The last residential school closed in 1996.
Nearly three-quarters of the 130 residential schools were run by Roman Catholic missionary congregations, with others operated by the Presbyterian, Anglican and the United Church of Canada, which is today the largest Protestant denomination in the country.
In 2015, a historic Truth and Reconciliation Commission which concluded that the residential school system amounted to a policy of cultural genocide.
Survivor testimony made it clear that sexual, emotional and physical abuse were rife at the schools. And the trauma suffered by students was often passed down to younger generations – a reality magnified by systematic inequities that persist across the country.
Dozens of First Nations do not have access to drinking water, and racism against Indigenous people is rampant within the healthcare system.
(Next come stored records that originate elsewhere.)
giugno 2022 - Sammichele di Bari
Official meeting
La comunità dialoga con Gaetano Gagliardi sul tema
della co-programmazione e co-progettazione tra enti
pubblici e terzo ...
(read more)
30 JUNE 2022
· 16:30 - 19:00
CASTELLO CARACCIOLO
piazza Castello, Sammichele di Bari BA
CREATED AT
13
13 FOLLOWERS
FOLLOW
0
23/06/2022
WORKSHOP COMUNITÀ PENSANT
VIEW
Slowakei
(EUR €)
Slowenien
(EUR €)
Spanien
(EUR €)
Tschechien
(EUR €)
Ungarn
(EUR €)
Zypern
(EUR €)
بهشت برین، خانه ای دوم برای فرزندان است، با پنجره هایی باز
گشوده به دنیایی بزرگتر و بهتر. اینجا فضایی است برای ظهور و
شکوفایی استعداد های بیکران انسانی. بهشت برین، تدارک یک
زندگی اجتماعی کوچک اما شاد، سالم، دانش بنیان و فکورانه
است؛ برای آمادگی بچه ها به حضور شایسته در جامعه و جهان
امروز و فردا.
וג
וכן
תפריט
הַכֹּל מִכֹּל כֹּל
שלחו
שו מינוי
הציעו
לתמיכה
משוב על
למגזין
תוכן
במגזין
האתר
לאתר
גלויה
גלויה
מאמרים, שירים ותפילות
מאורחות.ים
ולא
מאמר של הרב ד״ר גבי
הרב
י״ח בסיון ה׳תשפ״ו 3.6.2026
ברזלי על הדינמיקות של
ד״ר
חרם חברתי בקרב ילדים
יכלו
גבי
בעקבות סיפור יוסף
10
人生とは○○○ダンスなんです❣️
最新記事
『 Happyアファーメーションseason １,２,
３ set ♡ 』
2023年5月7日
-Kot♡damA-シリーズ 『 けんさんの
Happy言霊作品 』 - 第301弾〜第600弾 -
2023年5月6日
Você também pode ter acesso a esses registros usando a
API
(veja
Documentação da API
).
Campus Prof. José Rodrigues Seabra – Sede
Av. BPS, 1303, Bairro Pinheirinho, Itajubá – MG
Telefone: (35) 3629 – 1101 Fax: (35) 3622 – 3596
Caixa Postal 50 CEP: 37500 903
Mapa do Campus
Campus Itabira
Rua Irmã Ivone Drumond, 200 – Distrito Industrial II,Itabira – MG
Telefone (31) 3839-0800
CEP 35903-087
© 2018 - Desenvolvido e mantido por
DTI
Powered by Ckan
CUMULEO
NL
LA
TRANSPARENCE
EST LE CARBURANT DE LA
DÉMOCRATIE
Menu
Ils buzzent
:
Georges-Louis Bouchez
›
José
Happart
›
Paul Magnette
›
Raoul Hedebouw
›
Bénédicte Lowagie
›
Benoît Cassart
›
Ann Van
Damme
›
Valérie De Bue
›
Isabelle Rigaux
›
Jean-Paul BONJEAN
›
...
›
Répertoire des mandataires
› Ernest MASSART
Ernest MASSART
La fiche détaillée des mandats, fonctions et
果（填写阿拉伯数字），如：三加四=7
Indigenous people are overrepresented in federal prisons and Indigenous women are killed at a rate far higher than other groups.
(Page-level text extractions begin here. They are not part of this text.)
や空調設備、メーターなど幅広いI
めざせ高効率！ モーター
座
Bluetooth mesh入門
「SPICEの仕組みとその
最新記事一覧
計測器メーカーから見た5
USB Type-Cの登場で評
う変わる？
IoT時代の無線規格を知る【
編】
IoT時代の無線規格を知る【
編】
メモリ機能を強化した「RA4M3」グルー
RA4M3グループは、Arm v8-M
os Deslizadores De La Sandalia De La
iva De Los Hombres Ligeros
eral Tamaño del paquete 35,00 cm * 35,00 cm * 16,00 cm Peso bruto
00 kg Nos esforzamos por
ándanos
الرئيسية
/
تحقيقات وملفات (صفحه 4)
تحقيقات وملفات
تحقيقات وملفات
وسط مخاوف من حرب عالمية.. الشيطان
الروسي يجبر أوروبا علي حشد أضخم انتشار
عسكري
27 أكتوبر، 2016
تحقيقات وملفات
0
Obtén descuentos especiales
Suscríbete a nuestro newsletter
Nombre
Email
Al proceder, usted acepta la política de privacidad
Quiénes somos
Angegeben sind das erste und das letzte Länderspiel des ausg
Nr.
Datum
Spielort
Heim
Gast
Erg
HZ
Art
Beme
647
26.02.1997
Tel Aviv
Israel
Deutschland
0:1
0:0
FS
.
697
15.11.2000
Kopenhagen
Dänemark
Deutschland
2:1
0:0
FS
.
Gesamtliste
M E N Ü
The commissioners identified 20 unmarked gravesites at former residential schools, but they also warned that more unidentified gravesites were yet to be found across the country.
From the 19th century until the 1970s, more than 150,000 First Nations children were required to attend state-funded Christian schools as part of a program to assimilate them into Canadian society. They were forced to convert to Christianity and not allowed to speak their Indigenous languages. Many were beaten and verbally abused, and up to 6,000 are said to have died.
The Canadian government apologized in parliament in 2008 and admitted that physical and sexual abuse in the schools was rampant. Many students recalled being beaten for speaking their languages. They also lost touch with their parents and customs.
Pope Francis is scheduled to visit Canada late next month to apologize to Indigenous groups for the Catholic church’s role in the schools.